Interestingly, Audrey apprehensively observes that “It’s like Ghostwood here.” Presumably, this is a reference to the national forest near Twin Peaks, not the scrapped country club development her father once envisioned for the area. Ghostwood, it should be remembered, includes key mythos locations such as Owl Cave and Glastonbury Grove, indicating that Audrey has some peripheral awareness of the reality-warping character of these Lodge-associated locales.
- Even when he’s playing sad sacks and burnouts, Tom Sizemore almost always brings an air of tightly-wound physical menace to his characters. Accordingly, it’s unexpected and a little amusing to witness his portrayal of Anthony in this episode, where he grovels and blubbers like a guilty school boy. His confession regarding his crooked insurance schemes and attempted murder of Dougie plays like a more comedic version of Matthew Lillard’s hysterics from a few episodes ago.

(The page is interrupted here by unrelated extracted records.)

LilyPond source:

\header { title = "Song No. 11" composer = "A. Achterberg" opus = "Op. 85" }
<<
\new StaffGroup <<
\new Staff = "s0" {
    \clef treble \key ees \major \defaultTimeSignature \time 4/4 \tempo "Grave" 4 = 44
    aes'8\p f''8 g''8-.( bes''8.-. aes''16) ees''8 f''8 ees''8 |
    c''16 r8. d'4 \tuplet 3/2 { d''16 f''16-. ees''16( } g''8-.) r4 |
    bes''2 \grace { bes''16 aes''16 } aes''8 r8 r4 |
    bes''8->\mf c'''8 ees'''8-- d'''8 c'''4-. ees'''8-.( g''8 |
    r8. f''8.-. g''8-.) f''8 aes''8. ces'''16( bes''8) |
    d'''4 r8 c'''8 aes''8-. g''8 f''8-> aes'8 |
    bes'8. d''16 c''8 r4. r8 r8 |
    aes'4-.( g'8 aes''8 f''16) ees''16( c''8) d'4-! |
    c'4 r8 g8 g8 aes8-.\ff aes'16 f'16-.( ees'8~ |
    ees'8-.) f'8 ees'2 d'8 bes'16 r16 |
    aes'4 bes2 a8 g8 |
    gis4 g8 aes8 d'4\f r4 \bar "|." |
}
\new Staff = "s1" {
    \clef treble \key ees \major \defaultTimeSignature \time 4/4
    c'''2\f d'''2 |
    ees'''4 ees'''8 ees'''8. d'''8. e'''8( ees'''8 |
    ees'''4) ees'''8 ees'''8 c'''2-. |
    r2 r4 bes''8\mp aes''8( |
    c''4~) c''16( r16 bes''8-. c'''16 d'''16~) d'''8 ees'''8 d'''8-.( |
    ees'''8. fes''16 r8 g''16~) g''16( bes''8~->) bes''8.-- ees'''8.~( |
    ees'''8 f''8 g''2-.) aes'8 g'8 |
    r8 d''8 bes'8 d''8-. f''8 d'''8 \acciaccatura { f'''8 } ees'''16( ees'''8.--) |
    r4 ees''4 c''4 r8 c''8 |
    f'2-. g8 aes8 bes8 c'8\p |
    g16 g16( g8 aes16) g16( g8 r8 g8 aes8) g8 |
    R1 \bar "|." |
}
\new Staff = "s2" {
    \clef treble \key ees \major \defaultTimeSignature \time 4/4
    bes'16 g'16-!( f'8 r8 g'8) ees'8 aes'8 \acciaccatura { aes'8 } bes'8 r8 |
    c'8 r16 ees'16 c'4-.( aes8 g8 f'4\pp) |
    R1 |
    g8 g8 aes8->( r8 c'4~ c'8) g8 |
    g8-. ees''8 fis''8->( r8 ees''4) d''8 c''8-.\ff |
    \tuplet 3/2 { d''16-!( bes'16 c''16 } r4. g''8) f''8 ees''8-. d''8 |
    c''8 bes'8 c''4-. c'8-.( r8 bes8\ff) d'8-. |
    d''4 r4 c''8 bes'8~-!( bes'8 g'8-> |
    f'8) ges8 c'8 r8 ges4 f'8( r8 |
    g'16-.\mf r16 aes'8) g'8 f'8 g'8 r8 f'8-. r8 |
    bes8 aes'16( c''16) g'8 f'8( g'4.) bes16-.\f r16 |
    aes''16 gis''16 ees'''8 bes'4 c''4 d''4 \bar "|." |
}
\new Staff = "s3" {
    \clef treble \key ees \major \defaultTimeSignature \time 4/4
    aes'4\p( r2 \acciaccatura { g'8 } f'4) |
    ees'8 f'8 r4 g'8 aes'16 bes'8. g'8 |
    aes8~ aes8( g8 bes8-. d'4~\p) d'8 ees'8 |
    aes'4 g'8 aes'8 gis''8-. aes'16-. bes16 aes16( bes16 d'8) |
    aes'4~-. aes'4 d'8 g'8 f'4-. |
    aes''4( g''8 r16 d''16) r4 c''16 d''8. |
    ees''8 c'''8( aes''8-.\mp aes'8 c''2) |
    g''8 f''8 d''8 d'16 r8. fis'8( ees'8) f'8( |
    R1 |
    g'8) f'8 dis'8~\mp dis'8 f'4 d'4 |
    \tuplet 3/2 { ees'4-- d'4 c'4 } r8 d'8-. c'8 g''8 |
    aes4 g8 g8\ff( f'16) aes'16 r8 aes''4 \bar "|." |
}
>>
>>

- Sightings: Hulking arm wrestling champion Renzo is portrayed by Derek Mears, a prolific actor and stuntman whose most conspicuous claim to fame is playing rebooted iconic movie monsters like the Predator (2010’s Predators) and Jason Voorhees (2009’s Friday the 13th). Frank Collison, who appears as Renzo’s lieutenant Muddy, is a long-time character actor most familiar as telegraph operator Horace on the long-running Western Dr. Quinn, Medicine Woman. Veteran film and television performer John Savage portrays Anthony’s contact in the Las Vegas police, Detective Clark. Savage is probably best known for his roles in The Deer Hunter, The Godfather: Part III, and The Thin Red Line, as well as on Jessica Alba’s breakout series Dark Angel and the period supernatural drama Carnivàle. Norma’s partner-slash-boyfriend Walter is portrayed by Grant Goodeve, whose first major role was on the popular Dick Van Patten sitcom Eight Is Enough, and thereafter became a ubiquitous television presence from the 1980s into the 2000s. Jessica Szohr, who plays James-adoring roadhouse patron Renee, is most recognizable for her long-running role on the New York WASP soap Gossip Girl.